Las luces del cine se apagaron lentamente, envolviendo la pequeña sala en sombras. Solo la pantalla proyectaba destellos blanquecinos sobre las caras de los pocos asistentes, parejas casadas y grupos de amigos que habían convertido la proyección del sábado en un hábito inamovible. Calixto se hundió un poco más en su butaca, disfrutando de la seguridad que le daba la oscuridad.
A su lado, Silverio permanecía rígido, con las manos apoyadas en las rodillas. Habían llegado por separado, con minutos de diferencia, y nadie en el pueblo sospecharía nada. ¿Por qué habrían de hacerlo? Solo eran dos jóvenes que compartían aficiones, que a veces conversaban en la plaza o intercambiaban libros. Nada más.
Nada más.
Pero, mientras quedaran estrellas sobre ellos, Calixto sabía que eso era mentira. Que ese "nada" era, en realidad, un todo tan grande que apenas cabía en su pecho.
La película comenzó, pero para él no existía. Solo existía la proximidad de Silverio, su silueta apenas visible en la penumbra. Sus manos seguían ahí, sobre sus rodillas, demasiado lejos. Calixto tragó saliva. Si alguna vez se atrevía a dar el paso, tenía que ser aquí, bajo la única sombra segura que les ofrecía el mundo.
Primero, dejó caer la suya sobre el reposabrazos. Despacio. Fingiendo que solo buscaba una posición cómoda. Luego, dejó que sus dedos rozaran los de Silverio, un contacto leve, tembloroso, que no significaba nada para nadie… excepto para ellos.
Silverio no se apartó.
El corazón de Calixto se desbocó. Entonces, con una lentitud casi reverencial, sus dedos se entrelazaron.

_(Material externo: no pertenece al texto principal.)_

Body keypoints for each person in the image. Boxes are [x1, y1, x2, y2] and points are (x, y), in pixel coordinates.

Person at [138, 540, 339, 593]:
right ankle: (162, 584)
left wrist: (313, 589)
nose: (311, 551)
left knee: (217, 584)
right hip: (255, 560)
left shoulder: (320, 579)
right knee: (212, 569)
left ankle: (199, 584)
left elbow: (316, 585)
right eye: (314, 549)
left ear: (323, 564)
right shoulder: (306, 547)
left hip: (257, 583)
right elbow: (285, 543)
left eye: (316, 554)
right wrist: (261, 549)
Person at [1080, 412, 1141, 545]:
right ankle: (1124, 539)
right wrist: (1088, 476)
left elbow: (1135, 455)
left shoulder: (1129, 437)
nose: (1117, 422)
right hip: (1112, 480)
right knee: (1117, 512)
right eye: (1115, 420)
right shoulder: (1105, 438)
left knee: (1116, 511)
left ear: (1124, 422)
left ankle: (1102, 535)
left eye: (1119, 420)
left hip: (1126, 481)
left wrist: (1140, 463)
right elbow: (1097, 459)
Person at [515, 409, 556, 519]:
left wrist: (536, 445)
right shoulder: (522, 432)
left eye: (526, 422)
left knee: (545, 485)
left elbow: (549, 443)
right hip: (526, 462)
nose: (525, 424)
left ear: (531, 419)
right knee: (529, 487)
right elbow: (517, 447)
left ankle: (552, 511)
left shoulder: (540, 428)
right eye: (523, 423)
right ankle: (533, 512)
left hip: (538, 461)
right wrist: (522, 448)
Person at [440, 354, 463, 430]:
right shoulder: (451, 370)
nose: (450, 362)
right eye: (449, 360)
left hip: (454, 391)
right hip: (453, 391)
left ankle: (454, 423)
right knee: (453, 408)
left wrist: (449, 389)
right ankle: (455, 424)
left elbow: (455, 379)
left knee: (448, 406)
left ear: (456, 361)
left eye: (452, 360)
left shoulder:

—Nunca necesitarás dudarlo —susurró sin voz, solo para él mismo.
Sintió a Silverio exhalar despacio. Ninguno se movió. No había caricias ni presión, solo la certeza absoluta de aquel contacto, de aquella verdad escondida en la penumbra. Era un gesto pequeño, pero en ese instante, Calixto supo que nunca habría nada más grande.
Si alguna vez lo dejara, la vida seguiría. Lo sabía. Tendría que seguir. Se levantaría cada mañana, trabajaría, hablaría con su madre sobre cosas intrascendentes y pasearía por la plaza como cualquier otro vecino. Pero, ¿qué sentido tendría todo eso? El mundo podría ofrecerle de todo, pero sin Silverio, no le mostraría nada.
Solo Dios sabe qué sería de él sin esa mano entrelazada con la suya.
Fuera, el reloj de la iglesia marcó las diez y media. En pocos minutos encenderían las luces. Tendrían que soltarse, recuperar la distancia, fingir que solo eran amigos.
Pero hasta que llegara ese momento, no lo eran.
Y mientras quedaran estrellas sobre ellos, Calixto nunca lo dudaría.